━━━━━ FRAGMENTO DEL TEXTO

Realizada aquella operación, en las elites rusas se planteó de nuevo la cuestión del Estado: restablecer su maltrecha función y autoridad, tanto dentro como fuera del país. Putin ha sido el encargado. Ese restablecimiento genera fuertes tensiones, porque Occidente no lo acepta. Una «nueva Guerra Fría», sanciones, y grandes contradicciones en el seno del régimen y de la sociedad rusa, son las consecuencias.

Este libro aborda todos esos aspectos, así como las raíces de las dificultades de Rusia con el pluralismo y el estado de derecho, y es una posdata de la crónica que Rafael Poch-de-Feliu realizó hace quince años sobre el fin de la URSS y el nacimiento de la Rusia postsoviética, La Gran Transición. Rusia 1985-2002, considerada la mejor síntesis de aquel tumultuoso periodo.

 

Hasta su despido de La Vanguardia, Rafael Poch-de-Feliu (Barcelona, 1956) fue veinte años corresponsal de ese diario en Moscú y Pekín, nueve en Berlín y en la Europa del Este, y tres en París. Fue corresponsal de Die Tageszeitung, colaborador de Le Monde Diplomatique y de la revista Du Shu de Pekín. Actualmente mantiene el blog semanal rafaelpoch.com.

 

 

 

A Lou, con retraso

 

Presentación

¿Recuerdan qué relajados estábamos cuando al frente de Rusia había un borracho que pellizcaba a las secretarias? Con Yeltsin controlando el botón nuclear, nuestros dirigentes y medios de comunicación sí que estaban tranquilos. Ahora no, ahora hay un presidente en Rusia que es militarista, porque que no tolera que le sigan dando dentelladas alrededor (en Ucrania, en Siria...), que se le ocurre poner en el aire una televisión para contarnos las noticias a su manera y, encima, el muy tunante, ha logrado situar a «uno de los suyos» al frente de la presidencia de Estados Unidos. Y hasta está consiguiendo que se rompa España con su apoyo al procés.

━━━━━━━━━━

■ **INSTRUCCIÓN ESCRITA 1**
Reproduce sin cambios las líneas del listado desde la que contiene "pose: elev=73.7 azim=265.9" hasta la que contiene "Dot at: (269, 240)", ambas incluidas.

━━━━━ MATERIAL PROPORCIONADO

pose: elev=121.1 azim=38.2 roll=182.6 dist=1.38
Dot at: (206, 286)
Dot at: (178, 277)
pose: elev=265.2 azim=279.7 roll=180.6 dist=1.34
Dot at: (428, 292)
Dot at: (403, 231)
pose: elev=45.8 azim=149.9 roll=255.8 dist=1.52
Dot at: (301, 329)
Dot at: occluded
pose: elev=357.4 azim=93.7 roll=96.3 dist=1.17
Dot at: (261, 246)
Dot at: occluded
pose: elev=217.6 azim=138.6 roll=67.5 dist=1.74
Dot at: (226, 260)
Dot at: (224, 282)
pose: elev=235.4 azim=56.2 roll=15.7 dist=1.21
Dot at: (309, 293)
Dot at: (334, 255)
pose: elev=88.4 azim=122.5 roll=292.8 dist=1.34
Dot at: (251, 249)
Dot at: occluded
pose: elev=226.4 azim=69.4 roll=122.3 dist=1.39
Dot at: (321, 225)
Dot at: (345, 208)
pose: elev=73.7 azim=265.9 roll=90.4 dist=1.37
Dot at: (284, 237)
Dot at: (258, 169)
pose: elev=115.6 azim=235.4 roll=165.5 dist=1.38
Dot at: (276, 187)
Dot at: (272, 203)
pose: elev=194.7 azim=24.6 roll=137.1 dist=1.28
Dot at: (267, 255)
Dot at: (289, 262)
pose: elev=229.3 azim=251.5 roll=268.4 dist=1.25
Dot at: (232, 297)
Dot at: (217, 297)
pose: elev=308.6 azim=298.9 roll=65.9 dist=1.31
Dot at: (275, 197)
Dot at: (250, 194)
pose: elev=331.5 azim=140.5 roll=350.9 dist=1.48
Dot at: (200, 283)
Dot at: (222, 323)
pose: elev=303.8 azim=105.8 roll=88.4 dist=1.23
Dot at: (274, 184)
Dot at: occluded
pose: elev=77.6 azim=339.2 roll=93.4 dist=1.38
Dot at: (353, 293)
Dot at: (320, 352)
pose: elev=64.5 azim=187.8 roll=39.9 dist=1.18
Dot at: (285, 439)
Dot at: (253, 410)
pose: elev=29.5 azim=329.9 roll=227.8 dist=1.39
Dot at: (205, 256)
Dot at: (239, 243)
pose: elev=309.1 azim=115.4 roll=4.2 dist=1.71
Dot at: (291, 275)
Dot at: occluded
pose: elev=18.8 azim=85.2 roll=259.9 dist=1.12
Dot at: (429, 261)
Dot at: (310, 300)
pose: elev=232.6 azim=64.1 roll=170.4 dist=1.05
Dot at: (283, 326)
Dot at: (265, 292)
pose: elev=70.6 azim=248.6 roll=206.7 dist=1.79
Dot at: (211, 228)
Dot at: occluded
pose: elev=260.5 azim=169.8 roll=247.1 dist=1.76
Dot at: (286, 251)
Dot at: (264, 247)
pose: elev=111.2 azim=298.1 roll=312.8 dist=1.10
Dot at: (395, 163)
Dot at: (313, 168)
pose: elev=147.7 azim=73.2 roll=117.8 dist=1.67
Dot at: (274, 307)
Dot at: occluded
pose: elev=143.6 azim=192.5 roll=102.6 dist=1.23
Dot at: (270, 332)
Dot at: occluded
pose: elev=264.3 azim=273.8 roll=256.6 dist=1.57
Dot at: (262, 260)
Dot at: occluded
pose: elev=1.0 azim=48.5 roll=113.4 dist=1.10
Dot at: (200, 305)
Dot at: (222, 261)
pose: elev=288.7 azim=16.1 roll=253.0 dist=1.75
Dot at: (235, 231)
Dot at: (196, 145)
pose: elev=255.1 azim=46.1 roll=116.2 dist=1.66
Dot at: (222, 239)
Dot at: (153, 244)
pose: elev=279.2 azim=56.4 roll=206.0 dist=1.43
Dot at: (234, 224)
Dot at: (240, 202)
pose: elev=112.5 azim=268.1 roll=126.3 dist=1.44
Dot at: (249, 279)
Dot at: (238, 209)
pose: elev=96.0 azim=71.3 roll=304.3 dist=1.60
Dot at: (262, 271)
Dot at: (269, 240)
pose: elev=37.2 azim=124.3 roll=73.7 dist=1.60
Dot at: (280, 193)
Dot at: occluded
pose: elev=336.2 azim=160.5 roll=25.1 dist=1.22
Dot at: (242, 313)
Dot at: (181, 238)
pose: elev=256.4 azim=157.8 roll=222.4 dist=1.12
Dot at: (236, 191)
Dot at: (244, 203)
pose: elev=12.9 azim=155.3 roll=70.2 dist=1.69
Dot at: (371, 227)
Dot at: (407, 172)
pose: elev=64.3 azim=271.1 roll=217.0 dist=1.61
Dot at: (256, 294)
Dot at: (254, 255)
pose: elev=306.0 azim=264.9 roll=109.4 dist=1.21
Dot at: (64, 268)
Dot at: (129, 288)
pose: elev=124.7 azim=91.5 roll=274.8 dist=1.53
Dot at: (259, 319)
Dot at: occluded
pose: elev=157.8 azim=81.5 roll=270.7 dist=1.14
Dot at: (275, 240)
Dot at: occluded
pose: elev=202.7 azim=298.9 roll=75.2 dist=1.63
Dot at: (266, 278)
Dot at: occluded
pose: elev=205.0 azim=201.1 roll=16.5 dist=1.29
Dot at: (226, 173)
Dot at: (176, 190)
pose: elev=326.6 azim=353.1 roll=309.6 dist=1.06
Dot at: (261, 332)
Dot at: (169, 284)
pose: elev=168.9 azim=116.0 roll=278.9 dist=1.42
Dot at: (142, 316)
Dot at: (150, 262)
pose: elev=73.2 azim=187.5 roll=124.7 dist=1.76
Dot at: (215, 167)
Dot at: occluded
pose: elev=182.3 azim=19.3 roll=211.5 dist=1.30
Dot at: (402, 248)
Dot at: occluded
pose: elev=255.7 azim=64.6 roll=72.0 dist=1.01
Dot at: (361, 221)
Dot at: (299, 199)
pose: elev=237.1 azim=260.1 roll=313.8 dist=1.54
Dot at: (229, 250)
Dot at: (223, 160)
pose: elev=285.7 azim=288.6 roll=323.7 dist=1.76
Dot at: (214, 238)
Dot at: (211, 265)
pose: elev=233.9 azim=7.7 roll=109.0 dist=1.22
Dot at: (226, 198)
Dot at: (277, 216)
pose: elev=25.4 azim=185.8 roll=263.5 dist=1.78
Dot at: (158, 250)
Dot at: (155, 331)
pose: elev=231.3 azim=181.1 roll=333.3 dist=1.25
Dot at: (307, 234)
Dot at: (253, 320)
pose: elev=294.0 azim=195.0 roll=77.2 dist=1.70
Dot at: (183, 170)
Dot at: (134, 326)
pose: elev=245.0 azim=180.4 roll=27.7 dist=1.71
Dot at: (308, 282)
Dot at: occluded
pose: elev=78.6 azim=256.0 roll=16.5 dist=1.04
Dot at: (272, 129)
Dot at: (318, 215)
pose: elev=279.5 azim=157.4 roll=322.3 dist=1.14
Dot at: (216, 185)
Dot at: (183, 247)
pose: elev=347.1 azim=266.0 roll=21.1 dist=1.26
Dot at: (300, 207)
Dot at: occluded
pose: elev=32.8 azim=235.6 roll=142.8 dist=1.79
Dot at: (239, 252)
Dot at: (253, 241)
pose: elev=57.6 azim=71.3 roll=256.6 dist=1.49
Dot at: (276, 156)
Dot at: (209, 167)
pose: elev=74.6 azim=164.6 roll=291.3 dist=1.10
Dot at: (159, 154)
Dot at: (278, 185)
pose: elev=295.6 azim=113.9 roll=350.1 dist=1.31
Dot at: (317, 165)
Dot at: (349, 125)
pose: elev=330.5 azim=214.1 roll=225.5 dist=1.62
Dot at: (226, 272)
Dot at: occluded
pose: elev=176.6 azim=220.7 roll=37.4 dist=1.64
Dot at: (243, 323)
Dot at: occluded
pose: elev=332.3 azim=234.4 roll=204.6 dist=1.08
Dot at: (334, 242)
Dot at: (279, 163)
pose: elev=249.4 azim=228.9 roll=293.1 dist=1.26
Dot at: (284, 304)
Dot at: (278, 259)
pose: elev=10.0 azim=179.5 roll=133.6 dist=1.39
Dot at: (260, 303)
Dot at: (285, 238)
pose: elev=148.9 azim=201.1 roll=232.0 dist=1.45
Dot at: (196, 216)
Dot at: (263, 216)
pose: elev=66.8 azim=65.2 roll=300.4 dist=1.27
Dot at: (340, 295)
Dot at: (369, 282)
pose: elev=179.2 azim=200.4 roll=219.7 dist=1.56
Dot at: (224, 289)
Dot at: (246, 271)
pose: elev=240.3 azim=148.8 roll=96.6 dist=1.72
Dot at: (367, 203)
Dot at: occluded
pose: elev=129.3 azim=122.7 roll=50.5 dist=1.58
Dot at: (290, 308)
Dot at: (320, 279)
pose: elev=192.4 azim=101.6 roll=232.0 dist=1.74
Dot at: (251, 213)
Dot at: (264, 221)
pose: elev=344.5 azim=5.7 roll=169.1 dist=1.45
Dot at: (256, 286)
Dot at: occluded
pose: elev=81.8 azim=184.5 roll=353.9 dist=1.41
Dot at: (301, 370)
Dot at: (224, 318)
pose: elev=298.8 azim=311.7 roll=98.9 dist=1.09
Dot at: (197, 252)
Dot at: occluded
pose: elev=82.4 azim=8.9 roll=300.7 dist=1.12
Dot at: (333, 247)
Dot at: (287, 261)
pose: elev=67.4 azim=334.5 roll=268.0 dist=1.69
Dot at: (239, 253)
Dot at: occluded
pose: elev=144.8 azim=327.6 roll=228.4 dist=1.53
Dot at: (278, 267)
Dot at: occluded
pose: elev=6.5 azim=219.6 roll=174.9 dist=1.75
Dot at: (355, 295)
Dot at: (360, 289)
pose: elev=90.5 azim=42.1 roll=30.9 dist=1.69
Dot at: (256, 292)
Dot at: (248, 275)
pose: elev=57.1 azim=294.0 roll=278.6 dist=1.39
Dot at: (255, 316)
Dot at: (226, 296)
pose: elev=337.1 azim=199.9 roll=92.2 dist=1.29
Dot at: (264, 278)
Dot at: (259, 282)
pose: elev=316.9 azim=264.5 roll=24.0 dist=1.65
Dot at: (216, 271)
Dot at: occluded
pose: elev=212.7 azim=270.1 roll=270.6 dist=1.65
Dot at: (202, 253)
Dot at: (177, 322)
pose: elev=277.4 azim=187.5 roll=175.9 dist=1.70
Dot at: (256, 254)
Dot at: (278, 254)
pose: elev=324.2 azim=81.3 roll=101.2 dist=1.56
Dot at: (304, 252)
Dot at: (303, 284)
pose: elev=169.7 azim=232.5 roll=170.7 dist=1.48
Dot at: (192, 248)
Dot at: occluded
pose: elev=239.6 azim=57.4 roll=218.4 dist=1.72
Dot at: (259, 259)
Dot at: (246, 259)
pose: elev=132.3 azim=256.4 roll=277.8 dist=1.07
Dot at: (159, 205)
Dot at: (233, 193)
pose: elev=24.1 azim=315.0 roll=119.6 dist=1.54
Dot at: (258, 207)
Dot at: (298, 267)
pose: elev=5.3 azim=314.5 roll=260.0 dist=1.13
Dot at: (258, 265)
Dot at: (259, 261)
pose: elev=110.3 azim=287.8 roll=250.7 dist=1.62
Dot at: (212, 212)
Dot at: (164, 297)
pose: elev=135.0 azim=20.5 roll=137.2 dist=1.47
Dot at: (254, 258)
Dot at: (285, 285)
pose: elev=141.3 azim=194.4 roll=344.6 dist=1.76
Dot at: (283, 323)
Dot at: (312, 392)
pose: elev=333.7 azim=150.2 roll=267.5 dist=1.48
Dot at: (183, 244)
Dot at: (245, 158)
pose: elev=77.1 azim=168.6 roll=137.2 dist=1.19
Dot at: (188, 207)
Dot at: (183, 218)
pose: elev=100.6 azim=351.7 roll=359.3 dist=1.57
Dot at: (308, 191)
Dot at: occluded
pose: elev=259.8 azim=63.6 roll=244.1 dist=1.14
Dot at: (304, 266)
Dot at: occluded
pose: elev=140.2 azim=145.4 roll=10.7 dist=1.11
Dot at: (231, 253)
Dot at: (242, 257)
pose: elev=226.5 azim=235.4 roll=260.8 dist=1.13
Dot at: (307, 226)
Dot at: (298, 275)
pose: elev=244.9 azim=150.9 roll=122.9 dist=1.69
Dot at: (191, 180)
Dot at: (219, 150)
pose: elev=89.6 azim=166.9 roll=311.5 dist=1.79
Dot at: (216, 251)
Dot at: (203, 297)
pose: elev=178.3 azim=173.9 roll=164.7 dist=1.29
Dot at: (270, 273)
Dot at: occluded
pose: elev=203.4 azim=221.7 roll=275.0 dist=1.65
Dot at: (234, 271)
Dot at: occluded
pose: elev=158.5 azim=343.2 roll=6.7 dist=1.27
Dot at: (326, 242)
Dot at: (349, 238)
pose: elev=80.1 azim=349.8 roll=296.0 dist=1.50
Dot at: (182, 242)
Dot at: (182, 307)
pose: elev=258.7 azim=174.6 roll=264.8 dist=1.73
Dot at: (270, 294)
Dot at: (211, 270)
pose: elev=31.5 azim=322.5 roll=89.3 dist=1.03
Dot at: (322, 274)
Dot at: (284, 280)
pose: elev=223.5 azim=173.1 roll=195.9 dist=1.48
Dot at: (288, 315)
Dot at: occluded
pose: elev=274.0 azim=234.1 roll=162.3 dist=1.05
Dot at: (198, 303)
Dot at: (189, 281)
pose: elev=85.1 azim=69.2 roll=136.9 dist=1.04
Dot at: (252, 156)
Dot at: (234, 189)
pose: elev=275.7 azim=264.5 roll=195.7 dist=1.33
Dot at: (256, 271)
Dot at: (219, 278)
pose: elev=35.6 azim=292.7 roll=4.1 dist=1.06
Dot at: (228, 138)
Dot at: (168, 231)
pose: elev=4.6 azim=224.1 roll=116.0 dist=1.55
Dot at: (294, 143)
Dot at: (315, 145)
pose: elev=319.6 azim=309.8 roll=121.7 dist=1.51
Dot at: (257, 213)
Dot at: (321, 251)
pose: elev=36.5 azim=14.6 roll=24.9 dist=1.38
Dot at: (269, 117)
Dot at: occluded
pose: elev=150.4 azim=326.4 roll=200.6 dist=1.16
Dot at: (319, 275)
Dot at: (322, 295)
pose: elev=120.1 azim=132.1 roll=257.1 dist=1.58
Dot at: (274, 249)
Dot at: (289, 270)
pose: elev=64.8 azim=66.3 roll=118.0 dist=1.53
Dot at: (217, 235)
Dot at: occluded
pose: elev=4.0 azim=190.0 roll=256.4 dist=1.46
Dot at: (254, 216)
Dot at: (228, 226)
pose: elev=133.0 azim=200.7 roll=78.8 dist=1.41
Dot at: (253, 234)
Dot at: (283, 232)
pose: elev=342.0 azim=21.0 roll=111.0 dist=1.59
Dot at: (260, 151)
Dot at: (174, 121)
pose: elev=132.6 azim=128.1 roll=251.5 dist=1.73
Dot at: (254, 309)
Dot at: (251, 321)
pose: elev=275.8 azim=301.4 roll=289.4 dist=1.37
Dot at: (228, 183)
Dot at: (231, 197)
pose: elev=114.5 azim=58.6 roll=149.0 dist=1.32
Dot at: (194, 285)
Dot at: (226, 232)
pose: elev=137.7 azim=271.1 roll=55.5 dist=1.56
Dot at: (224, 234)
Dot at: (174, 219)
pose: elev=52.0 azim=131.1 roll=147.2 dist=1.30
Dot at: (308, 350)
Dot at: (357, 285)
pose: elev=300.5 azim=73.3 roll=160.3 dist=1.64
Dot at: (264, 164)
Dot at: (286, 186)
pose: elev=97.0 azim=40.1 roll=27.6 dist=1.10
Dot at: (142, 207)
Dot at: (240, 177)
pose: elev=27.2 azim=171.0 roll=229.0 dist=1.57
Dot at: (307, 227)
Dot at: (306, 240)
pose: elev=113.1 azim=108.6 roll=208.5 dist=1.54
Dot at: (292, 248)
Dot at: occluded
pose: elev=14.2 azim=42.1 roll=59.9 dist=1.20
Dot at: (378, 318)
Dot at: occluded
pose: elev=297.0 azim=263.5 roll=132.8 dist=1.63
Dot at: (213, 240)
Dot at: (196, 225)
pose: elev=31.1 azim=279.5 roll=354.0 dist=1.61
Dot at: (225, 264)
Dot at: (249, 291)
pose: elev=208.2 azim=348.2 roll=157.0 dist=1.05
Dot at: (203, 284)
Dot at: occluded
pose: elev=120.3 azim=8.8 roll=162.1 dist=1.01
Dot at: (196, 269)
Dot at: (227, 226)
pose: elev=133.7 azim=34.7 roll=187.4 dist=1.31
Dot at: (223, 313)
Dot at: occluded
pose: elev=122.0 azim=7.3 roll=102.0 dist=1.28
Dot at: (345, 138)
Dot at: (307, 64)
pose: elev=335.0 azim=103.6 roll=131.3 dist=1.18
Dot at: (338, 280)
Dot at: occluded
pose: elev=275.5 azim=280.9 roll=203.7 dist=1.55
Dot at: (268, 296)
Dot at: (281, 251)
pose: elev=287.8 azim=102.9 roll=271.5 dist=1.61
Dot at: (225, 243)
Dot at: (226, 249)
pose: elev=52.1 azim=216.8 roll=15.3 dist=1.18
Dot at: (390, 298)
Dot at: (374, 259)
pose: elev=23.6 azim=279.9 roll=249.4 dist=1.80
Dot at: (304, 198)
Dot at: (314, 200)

━━━━━━━━━━

■ **INSTRUCCIÓN ESCRITA 2**
Según el fragmento sobre Rusia, ¿durante cuántos años fue Rafael Poch-de-Feliu corresponsal de La Vanguardia en Moscú y Pekín?

■ **RESPUESTA 1**
pose: elev=73.7 azim=265.9 roll=90.4 dist=1.37
Dot at: (284, 237)
Dot at: (258, 169)
pose: elev=115.6 azim=235.4 roll=165.5 dist=1.38
Dot at: (276, 187)
Dot at: (272, 203)
pose: elev=194.7 azim=24.6 roll=137.1 dist=1.28
Dot at: (267, 255)
Dot at: (289, 262)
pose: elev=229.3 azim=251.5 roll=268.4 dist=1.25
Dot at: (232, 297)
Dot at: (217, 297)
pose: elev=308.6 azim=298.9 roll=65.9 dist=1.31
Dot at: (275, 197)
Dot at: (250, 194)
pose: elev=331.5 azim=140.5 roll=350.9 dist=1.48
Dot at: (200, 283)
Dot at: (222, 323)
pose: elev=303.8 azim=105.8 roll=88.4 dist=1.23
Dot at: (274, 184)
Dot at: occluded
pose: elev=77.6 azim=339.2 roll=93.4 dist=1.38
Dot at: (353, 293)
Dot at: (320, 352)
pose: elev=64.5 azim=187.8 roll=39.9 dist=1.18
Dot at: (285, 439)
Dot at: (253, 410)
pose: elev=29.5 azim=329.9 roll=227.8 dist=1.39
Dot at: (205, 256)
Dot at: (239, 243)
pose: elev=309.1 azim=115.4 roll=4.2 dist=1.71
Dot at: (291, 275)
Dot at: occluded
pose: elev=18.8 azim=85.2 roll=259.9 dist=1.12
Dot at: (429, 261)
Dot at: (310, 300)
pose: elev=232.6 azim=64.1 roll=170.4 dist=1.05
Dot at: (283, 326)
Dot at: (265, 292)
pose: elev=70.6 azim=248.6 roll=206.7 dist=1.79
Dot at: (211, 228)
Dot at: occluded
pose: elev=260.5 azim=169.8 roll=247.1 dist=1.76
Dot at: (286, 251)
Dot at: (264, 247)
pose: elev=111.2 azim=298.1 roll=312.8 dist=1.10
Dot at: (395, 163)
Dot at: (313, 168)
pose: elev=147.7 azim=73.2 roll=117.8 dist=1.67
Dot at: (274, 307)
Dot at: occluded
pose: elev=143.6 azim=192.5 roll=102.6 dist=1.23
Dot at: (270, 332)
Dot at: occluded
pose: elev=264.3 azim=273.8 roll=256.6 dist=1.57
Dot at: (262, 260)
Dot at: occluded
pose: elev=1.0 azim=48.5 roll=113.4 dist=1.10
Dot at: (200, 305)
Dot at: (222, 261)
pose: elev=288.7 azim=16.1 roll=253.0 dist=1.75
Dot at: (235, 231)
Dot at: (196, 145)
pose: elev=255.1 azim=46.1 roll=116.2 dist=1.66
Dot at: (222, 239)
Dot at: (153, 244)
pose: elev=279.2 azim=56.4 roll=206.0 dist=1.43
Dot at: (234, 224)
Dot at: (240, 202)
pose: elev=112.5 azim=268.1 roll=126.3 dist=1.44
Dot at: (249, 279)
Dot at: (238, 209)
pose: elev=96.0 azim=71.3 roll=304.3 dist=1.60
Dot at: (262, 271)
Dot at: (269, 240)

■ **RESPUESTA 2**
Veinte años.